Markus C. Kerber, Professor at TU Berlin, talks to GoldMoney’s Alasdair Macleod about his lawsuit against the European Union’s Fiscal Compact and the permanent bailout fund known as the “European Stability Mechanism”. He also discusses his advocacy of currency competition in Europe.
The modern German constitution was set up in a way that emphasises the importance of parliamentary democracy. Budgetary sovereignty takes a core position in this democracy and cannot simply be transferred or altered. The constitutional court of Germany is the guardian that has to approve any changes. Kerber fears that the financial burdens which come with giving more powers to Brussels will undermine the democratic principles of the German constitution.

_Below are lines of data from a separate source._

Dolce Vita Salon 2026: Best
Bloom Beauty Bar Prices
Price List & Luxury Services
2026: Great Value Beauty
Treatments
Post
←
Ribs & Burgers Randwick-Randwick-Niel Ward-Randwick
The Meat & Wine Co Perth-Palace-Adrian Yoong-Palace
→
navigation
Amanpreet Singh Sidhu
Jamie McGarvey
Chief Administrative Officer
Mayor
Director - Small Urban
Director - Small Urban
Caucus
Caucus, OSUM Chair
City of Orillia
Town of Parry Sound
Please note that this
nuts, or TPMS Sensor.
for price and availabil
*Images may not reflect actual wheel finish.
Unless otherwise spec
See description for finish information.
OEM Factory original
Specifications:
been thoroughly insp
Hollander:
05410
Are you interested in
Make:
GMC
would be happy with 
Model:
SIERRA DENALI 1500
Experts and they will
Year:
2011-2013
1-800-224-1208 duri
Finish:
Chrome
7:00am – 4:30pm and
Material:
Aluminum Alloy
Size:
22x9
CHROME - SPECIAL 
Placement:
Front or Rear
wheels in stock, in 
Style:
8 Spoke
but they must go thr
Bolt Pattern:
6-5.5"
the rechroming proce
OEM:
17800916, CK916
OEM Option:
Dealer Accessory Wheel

Both men agree that the eurozone bailouts have violated the Stability and Growth Pact, which included a “no bailout” clause. This is especially important given the fact that many EU nations only agreed to join the euro club because of this promise, which states that every nation is fully liable for its own debts. With the introduction of the ESM the no bailout clause would be permanently suspended — the legality of which is to be assessed by German courts as well.

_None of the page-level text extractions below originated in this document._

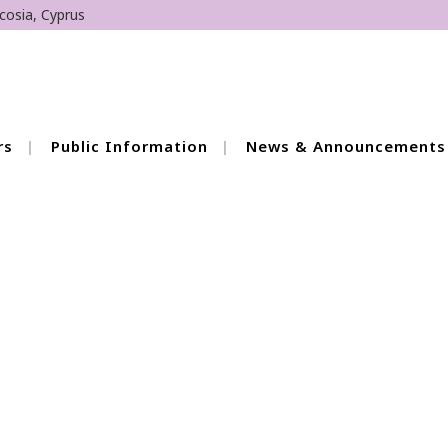
cosia, Cyprus
rs
Public Information
News & Announcements
peech and Language
2026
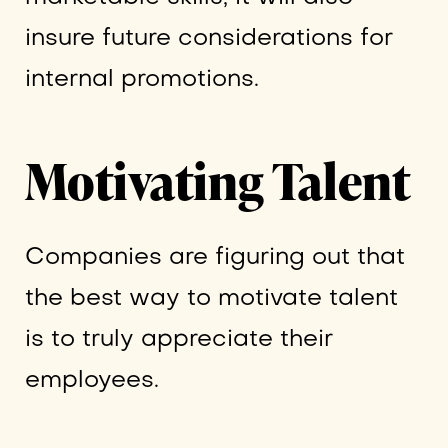
insure future considerations for
internal promotions.
Motivating Talent
Companies are figuring out that
the best way to motivate talent
is to truly appreciate their
employees.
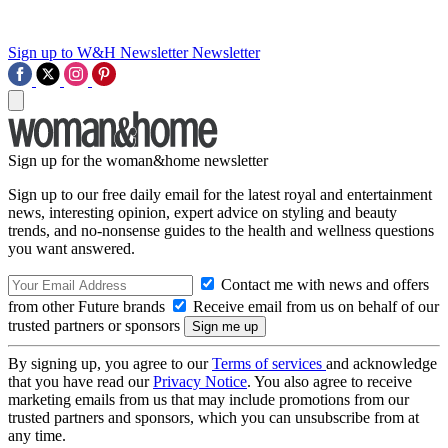
Sign up to W&H Newsletter
Newsletter
Sign up for the woman&home newsletter
Sign up to our free daily email for the latest royal and entertainment
news, interesting opinion, expert advice on styling and beauty
trends, and no-nonsense guides to the health and wellness questions
you want answered.
Contact me with news and offers
from other Future brands
Receive email from us on behalf of our
trusted partners or sponsors
By signing up, you agree to our
Terms of services
and acknowledge
that you have read our
Privacy Notice
. You also agree to receive
marketing emails from us that may include promotions from our
trusted partners and sponsors, which you can unsubscribe from at
any time.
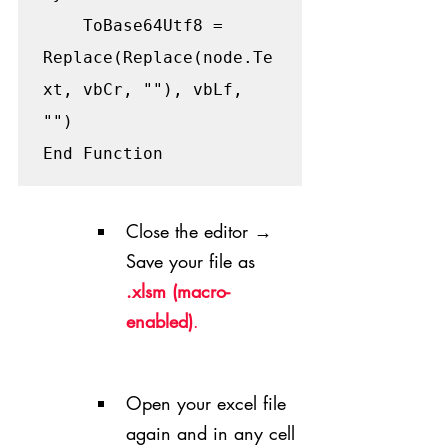
    ToBase64Utf8 = 
Replace(Replace(node.Te
xt, vbCr, ""), vbLf, 
"")

End Function
Close the editor → 
Save your file as 
.xlsm (macro-
enabled)
.
Open your excel file 
again and in any cell 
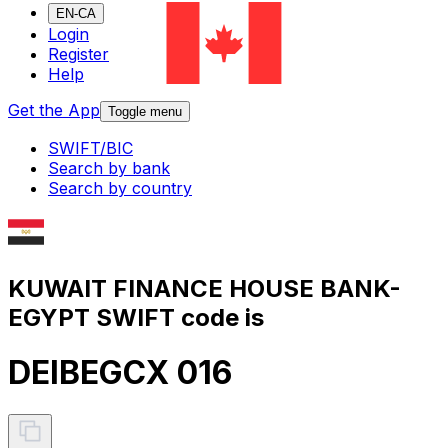
EN-CA
Login
Register
Help
Get the App
Toggle menu
SWIFT/BIC
Search by bank
Search by country
KUWAIT FINANCE HOUSE BANK-
EGYPT SWIFT code is
DEIBEGCX 016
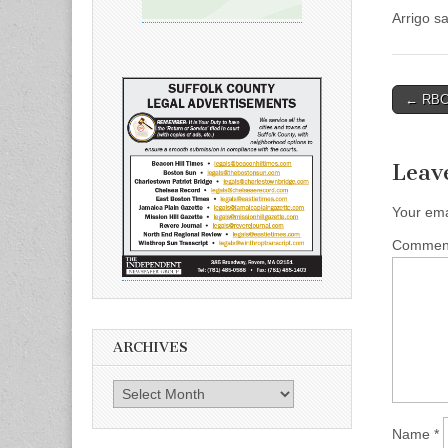
Arrigo s
Post
← RBC 
naviga
Leav
Your ema
Comme
ARCHIVES
Archives
Name
*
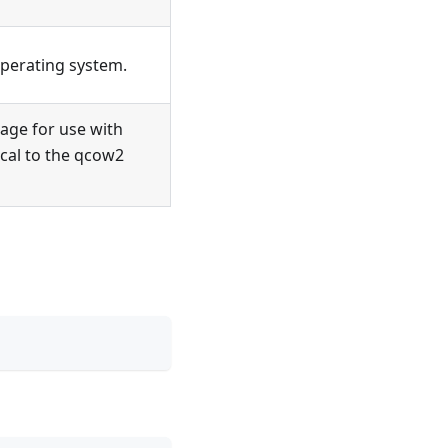
operating system.
ge for use with
ical to the qcow2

Kerber’s lawsuit quantifies the potential losses for Germany that would occur if Italy, Spain and France requested 1.7 trillion euros of support from the fund. This would lead to rising interest rates and certainly be unsustainable.
To prevent a hard landing and further capital flight from the eurozone, Kerber’s vision is to introduce parallel currencies to give citizens and corporations options. He would enact a hard currency called the “Guldenmark” to rival the soft currency euro. Details on his plan can be found in his book More Monetary Competition which is available in English and German.
This podcast was recorded on 16 August 2012.